What is Mpox?

Mpox is a disease caused by infection with mpox virus. In 2022, an outbreak began around the world in areas where mpox is not usually found. Previously, mpox was found mainly in Central and West Africa, often in forested areas.

People infected with mpox develop a rash that can initially look like pimples or blisters. The rash is usually painful.

What are the symptoms?

Symptoms of mpox can include:

  • A rash that may:
    • Initially look like pimples or blisters
    • be painful or itch
    • be located on or near the genitals (penis, testicle, labia, and vagina) or anus (butthole) or other areas like the hands, feet, chest, face, or mouth.

The rash will go through several stages, including scabs, before healing. The illness typically lasts 2–4 weeks.

  • Fever
  • Headache
  • Muscle aches and backache
  • Swollen lymph nodes
  • Chills
  • Exhaustion
  • Respiratory symptoms (e.g. sore throat, nasal congestion, or cough)

How does mpox spread?

Mpox spreads in a few ways.

Mpox can spread to anyone through close, personal, often skin-to-skin contact, including:

  • Direct contact with mpox rash and scabs from a person with mpox, as well as contact with their saliva, upper respiratory secretions (snot, mucus), and areas around the anus, rectum, or vagina

This direct contact can happen during intimate contact, including:

  • Oral, anal, or vaginal sex, or touching the genitals (penis, testicles, labia, and vagina) or anus of a person with mpox
  • Hugging, massage, and kissing
  • Prolonged face-to-face contact

The risk for getting mpox is considered relatively low by touching objects, fabrics, and surfaces that have been used by someone with mpox and not disinfected, such as clothing, bedding, or towels.

Who is at risk?

Anyone in close contact with a person with mpox can get it and should take steps to protect themselves, especially vaccination. At this time, data suggest that gay, bisexual, and other men who have sex with men make up the majority of cases in the mpox outbreak that began in 2022.

Travelers who plan to attend gatherings that may place them in close, skin-to-skin contact with someone who has mpox are at higher risk of getting infected.

Caregivers of persons with mpox should avoid close skin-to-skin contact with persons who have a rash, wash hands regularly and use proper PPE (mask, gloves) when providing care. Do not share eating utensils or cups and do no handle bedding, towels, or clothing of persons with mpox. Caregivers should consider getting the mpox vaccine.

Travelers such as veterinarians and wildlife professionals may be at risk if they work with infected animals including in areas where wild animals are known to be infected such as Central and West Africa.

What can travelers do to avoid getting mpox?

Mpox is often transmitted through close, sustained physical contact, and during the outbreak that began in 2022, most frequently, sexual contact.
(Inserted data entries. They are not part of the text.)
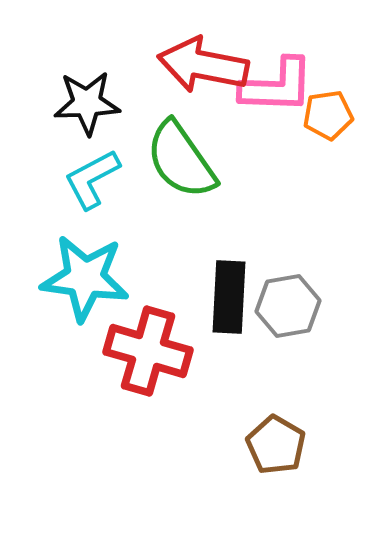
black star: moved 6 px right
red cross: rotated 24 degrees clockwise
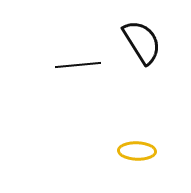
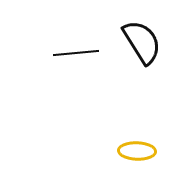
black line: moved 2 px left, 12 px up
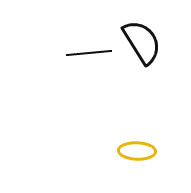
black line: moved 13 px right
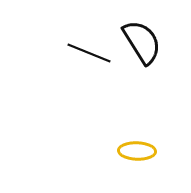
black line: rotated 27 degrees clockwise
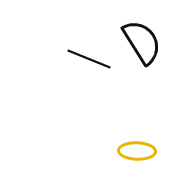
black line: moved 6 px down
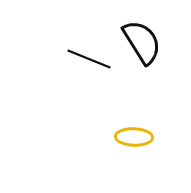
yellow ellipse: moved 3 px left, 14 px up
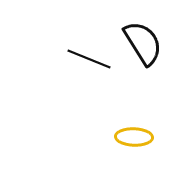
black semicircle: moved 1 px right, 1 px down
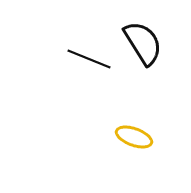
yellow ellipse: rotated 18 degrees clockwise
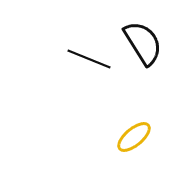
yellow ellipse: rotated 60 degrees counterclockwise
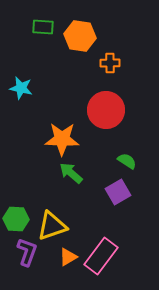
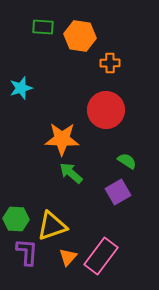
cyan star: rotated 30 degrees counterclockwise
purple L-shape: rotated 16 degrees counterclockwise
orange triangle: rotated 18 degrees counterclockwise
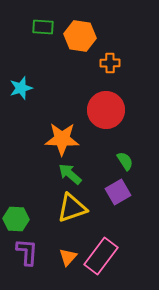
green semicircle: moved 2 px left; rotated 24 degrees clockwise
green arrow: moved 1 px left, 1 px down
yellow triangle: moved 20 px right, 18 px up
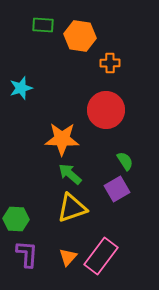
green rectangle: moved 2 px up
purple square: moved 1 px left, 3 px up
purple L-shape: moved 2 px down
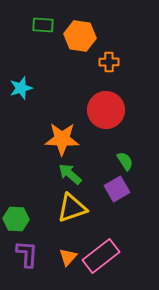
orange cross: moved 1 px left, 1 px up
pink rectangle: rotated 15 degrees clockwise
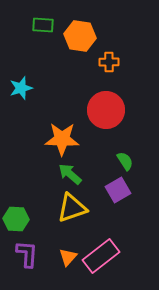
purple square: moved 1 px right, 1 px down
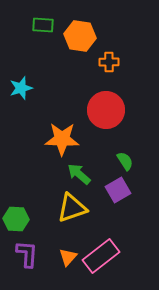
green arrow: moved 9 px right
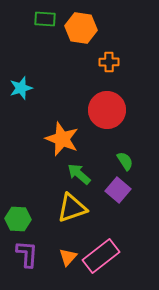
green rectangle: moved 2 px right, 6 px up
orange hexagon: moved 1 px right, 8 px up
red circle: moved 1 px right
orange star: rotated 20 degrees clockwise
purple square: rotated 20 degrees counterclockwise
green hexagon: moved 2 px right
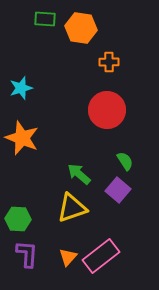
orange star: moved 40 px left, 1 px up
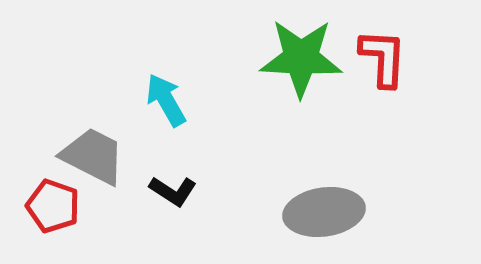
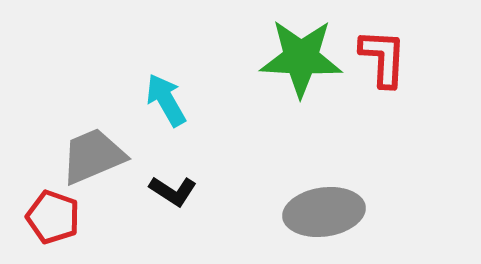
gray trapezoid: rotated 50 degrees counterclockwise
red pentagon: moved 11 px down
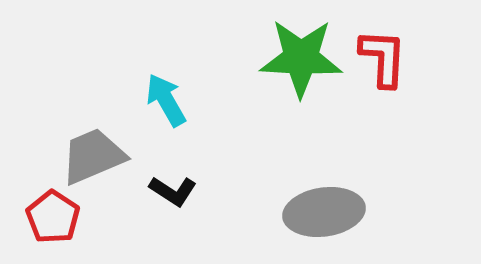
red pentagon: rotated 14 degrees clockwise
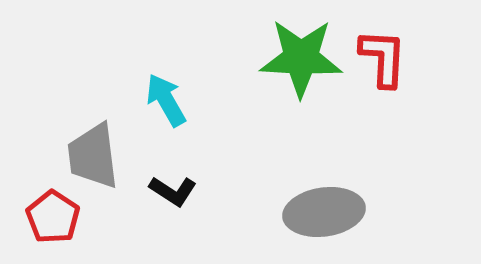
gray trapezoid: rotated 74 degrees counterclockwise
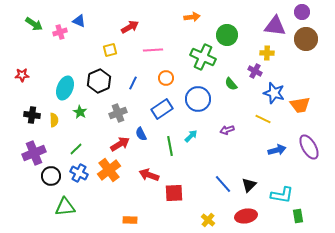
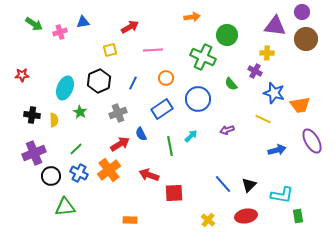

Travelers can protect themselves against infection by taking the following steps.

  • If you are eligible to get vaccinated for mpox, get two doses of vaccine before you travel. Use the Mpox Vaccine Locator to find out where you can get vaccinated.
  • Avoid close, skin-to-skin contact with people who have a rash that looks like mpox.
    • Do not touch the rash or scabs of a person with mpox.
    • Do not kiss, hug, cuddle or have sex with someone with mpox.
  • Avoid contact with objects and materials that a person with mpox has used.
    • Do not share eating utensils or cups with a person with mpox.
    • Do not handle or touch the bedding, towels, clothing, fetish gear, or sex toys of a person with mpox.
  • Wash your hands often with soap and water or use an alcohol-based hand sanitizer, especially before eating or touching your face and after you use the bathroom.

What to do if you have mpox symptoms or have been around someone with mpox?

If you have mpox symptoms or had close contact with someone who has mpox, talk to your healthcare provider about testing and treatment. CDC recommends vaccination for people who have been exposed to mpox and for people who are at higher risk of being exposed to mpox.

Do Not Travel if You Have Mpox
  • Isolate at home or in another location until your symptoms are gone and your rash has healed; this means all scabs have fallen off and a fresh layer of skin has formed.
  • If you have mpox and must travel:
    • Make sure that you do not have fever or respiratory symptoms such as sore throat, nasal congestion, or cough.
    • Cover your rash and wear a well-fitting mask.
    • Take additional steps to prevent spread to others.
Additional Travel Considerations
  • If you test positive for mpox while at your international destination, you may be subject to local public health laws and regulations. These could include requirements to isolate and not being allowed travel until you are no longer considered contagious.
  • If you have been in contact with a person who has mpox and travel internationally, you may be subject to local public health laws and regulations. These could include requirements to quarantine and not being allowed travel until you are no longer at risk for developing mpox.
  • If you have symptoms of mpox, you may be required to isolate and be tested for mpox. Check your destination’s ministry of health or US embassy website to learn about arrival procedures.
  • If you need medical care abroad, see Getting Health Care During Travel. Consider travel health and medical evacuation insurance. Options for treatment may not be available in some countries.